Write any essay from one of three topics
Answer one of the following questions in your essay. You should incorporate your answers into a coherent, original argument, and analyze the evidence from the primary source material (Liang Qichao, Sun Yat-sen, Lu Xun short stories, etc.) that supports your argument, in addition to secondary source material from Harrison and Schoppa. No sources outside the assigned readings are necessary.
Your essay should be five pages in length, double-spaced. Remember to document all non-original ideas in your essay, by means of using quotations with footnotes.
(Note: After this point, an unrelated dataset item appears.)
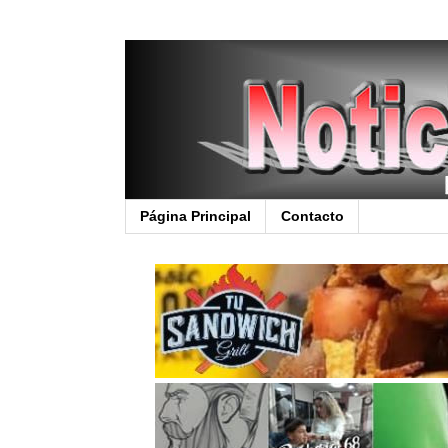
Página Principal
Contacto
- What did the term “the people” mean to Liang Qichao, Sun Yat-sen, and Lu Xun? How did it differ from the Confucian view of “the people”?
- Whatwasthemeaningof“
beingaliterati”(or“ passingtheexamination”) inthelate imperial China? How might it affect a person’s life? Consider the cases of failure as well as success in the characters created by Lu Xun. In what ways were the literati related to and different from the modern intelligentsia? - The1911Revolutionhasbeenseenby
manyasafailure. Basedonyourreadingof the story of Lu Xun’s short stories, discuss how the failure was understood by different social groups: conservative local elites, the May Fourth intellectuals, and ordinary people. What was Lu Xun’s solution to the failure of 1911? How might we understand the May Fourth Movement in terms of this solution?
Solution Preview
In conventional terms “being a literati” means an educated individual that has interest in literature. Scholar-officials are also referred to as “Literati” or scholar-bureaucrats. These were government officials and politicians who were appointed by the Emperor of China, to carry out the daily political obligations in 1912, from the Han dynasty up to the Qing dynasty. The officials appointed for these tasks were scholar-gentry that had academic degrees acquired from excelling in the imperial examinations. These ‘Literati’ were schooled in Confucian and calligraphy and ruled the local life and government of China until the middle of the 20th Century. The scholar-officials were a court-centered activity for the most part of Imperial Chinese history. They remained relevant until the beginning of the Song dynasty. The ‘local elites’ continued being relevant and playing a role in the government, but most of their scholarships were created outside the court by the local elites.